Mike Lindblom’s recent front page article in the Seattle Times on Bike to Work day summarizes into an important question: when will we build seamless bicycle infrastructure? The Seattle Bicycle Master Plan sets out a plan to create “a safe, connected and attractive network of bicycle facilities” and follows this goal with a table of recommended facility construction in miles. This section is followed by a map of Seattle showing a future city covered by bicycle routes. However, what exactly do these lines convey? The executive summary of the SBMP contains a sidebar defining a bikeway:
Bikeway: A generic term for any road, street, path, or way which in some manner is specifically designated for bicycle travel, regardless of whether such facilities are designated for the exclusive use of bicycles or are to be shared with other transportation modes.
(Source: American Association of State Highway and Transportation Officials Guide for the Development of Bicycle Facilities, 1999)

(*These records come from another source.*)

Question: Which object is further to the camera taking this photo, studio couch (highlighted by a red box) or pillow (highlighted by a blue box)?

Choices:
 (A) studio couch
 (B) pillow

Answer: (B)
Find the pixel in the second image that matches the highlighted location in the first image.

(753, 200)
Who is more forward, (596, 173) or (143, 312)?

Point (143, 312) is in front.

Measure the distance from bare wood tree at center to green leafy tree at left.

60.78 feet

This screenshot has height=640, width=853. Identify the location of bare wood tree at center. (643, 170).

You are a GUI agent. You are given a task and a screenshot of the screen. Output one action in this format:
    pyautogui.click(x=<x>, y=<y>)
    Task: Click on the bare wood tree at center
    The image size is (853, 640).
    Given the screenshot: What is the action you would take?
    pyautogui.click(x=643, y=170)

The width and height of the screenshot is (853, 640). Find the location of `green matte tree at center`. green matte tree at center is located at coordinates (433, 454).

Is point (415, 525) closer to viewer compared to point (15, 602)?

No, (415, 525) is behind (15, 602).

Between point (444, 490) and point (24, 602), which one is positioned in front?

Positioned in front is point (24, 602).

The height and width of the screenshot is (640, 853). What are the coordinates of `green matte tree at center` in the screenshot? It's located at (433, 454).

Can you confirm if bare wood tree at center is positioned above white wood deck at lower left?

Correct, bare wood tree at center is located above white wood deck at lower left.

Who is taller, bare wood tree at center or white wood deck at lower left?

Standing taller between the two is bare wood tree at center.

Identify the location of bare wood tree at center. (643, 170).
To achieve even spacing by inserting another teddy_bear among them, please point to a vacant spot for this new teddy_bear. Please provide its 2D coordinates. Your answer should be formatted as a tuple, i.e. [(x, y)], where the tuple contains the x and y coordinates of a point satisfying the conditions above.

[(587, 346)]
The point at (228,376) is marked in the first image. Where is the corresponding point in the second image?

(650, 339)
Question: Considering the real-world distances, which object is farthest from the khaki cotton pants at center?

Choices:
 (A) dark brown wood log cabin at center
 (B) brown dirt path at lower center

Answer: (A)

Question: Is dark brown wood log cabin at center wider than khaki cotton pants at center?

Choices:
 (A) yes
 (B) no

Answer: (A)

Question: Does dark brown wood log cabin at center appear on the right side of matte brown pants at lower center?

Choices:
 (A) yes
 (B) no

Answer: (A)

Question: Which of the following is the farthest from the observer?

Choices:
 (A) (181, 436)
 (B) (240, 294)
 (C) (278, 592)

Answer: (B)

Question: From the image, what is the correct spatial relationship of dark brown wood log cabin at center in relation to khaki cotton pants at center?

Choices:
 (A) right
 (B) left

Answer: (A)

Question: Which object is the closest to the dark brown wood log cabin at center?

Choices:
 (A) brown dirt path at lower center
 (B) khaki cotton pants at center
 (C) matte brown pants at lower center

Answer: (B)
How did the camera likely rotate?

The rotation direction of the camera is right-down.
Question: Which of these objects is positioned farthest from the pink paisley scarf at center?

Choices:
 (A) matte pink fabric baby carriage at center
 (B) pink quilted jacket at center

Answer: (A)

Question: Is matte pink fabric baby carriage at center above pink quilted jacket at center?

Antagonists of the progress of the SBMP will often complain that its success is primarily measured by the number of bicycle racks installed in the city. While providing additional facilities designed for bicycles is a goal of the SBMP it may sometimes feel like a least-cost effort. However, this comes as no surprise as the once touted SBMP is severely underfunded, by as much as 70%. Besides financial woes, progress in completing these goals also lacks political capital. Opponents continue to argue that building and converting lanes to bicycle facilities will increase congestion, bicycle infrastructure is actually meant to combat these quandaries and recent studies complement this belief. Opponents of building more roads cite induced demand as evidence that this route would not reduce congestion in the long run, while advocates of additional bicycling infrastructure trust that adding bicycle facilities will conversely increase the number of trips made by bicycle. As our bicycle commuting Mayor Mike McGinn builds up political support for his “Walk. Bike. Ride.” initiative, we see postponed plans for road diets come back from the dead.
While controversial projects like the Alaskan Way Viaduct tunnel and other “road diets” are being argued over, we see other road construction projects move along with little discussion as to the bicycle facilities being added to them. In the SODO neighborhood, we see the West Seattle Bridge trail end East Marginal Way South. This trail connects well to West Seattle and the Alki trail which continues along the bay. To the east of SODO is the Chief Sealth Trail whose continued extension brings it closer and closer to it’s planned connection into SODO per the SBMP. Also, to the north is the SODO Busway trail, starting at South Royal Brougham Way and coming to an abrupt stop in a parking lot at South Forest Street. The obvious connection here is South Spokane Street. The SBMP recommends a multi-use path be constructed from the terminus of the West Seattle Bridge trail to Airport Way South as the connection between all of these.
When would enough construction take place to allow a multi-use trail to be built in this corridor? Right now. The Spokane Street viaduct is being rebuilt into a total of ten vehicle lanes between two levels. Diagrams show the lower levels to be a separated four lane road without shoulders. With all of the available space underneath the six lane upper level with shoulders, this seems like an opportune time for the city to step up and build a trail, or even a separated cycletrack, however the SDOT’s plan for bicycles in this corridor consists only of a ten foot wide sidewalk on the south side of the road. When asked of the plans for connecting this sidewalk to the West Seattle Bridge trail, the SDOT confirmed that bicyclists will have to stop and use two crosswalks, meaning two light cycles, to continue. There will be no bicycle facilities added to East Marginal Way South, requiring bicyclists to convert from vehicular traffic in the street to pedestrian traffic on the sidewalk. While to our south Portland is using innovative designs like bike boxes to create seamless infrastructure for bicyclists at intersections, the city of Seattle continues to consider a line drawn on a map as an adequate bicycle facility with no planning as to where these lines meet.
As to connecting Spokane Street to the SODO trail to provide a critical connection for cyclists to the southernmost Link Light Rail facility on the west side of Beacon Hill, the city has communicated that continuing the SODO trail as recommended in I-27 of the SBMP is too expensive, but they may add facilities to 6th Ave S. With heavy truck usage, this street is unlikely to get a road diet to improve safety. However every other north/south corridor through SODO is a fast four-lane road so there is little alternative. To the south at the Stacey/Argo rail yard, 6th Ave ends are cyclists are forced on to shoulder-less bridges without bicycle facilities. Here exist no plans to implement the possibilities in SBMP I-82. The Airport Way S bridge is in the design phase for rehabilitation and the SDOT has been silent about adding bicycle facilities to the approaches that are bing replaced. As major construction projects are completed and underway, the city of Seattle appears to be backing away of from all of recommendations made for this region.
Bicycling facilities need to be more than lines on a map. Care needs to be given to the design of the connection of these bikeways such that they create complete routes that give citizens confidence that they can travel from one part of the city to another.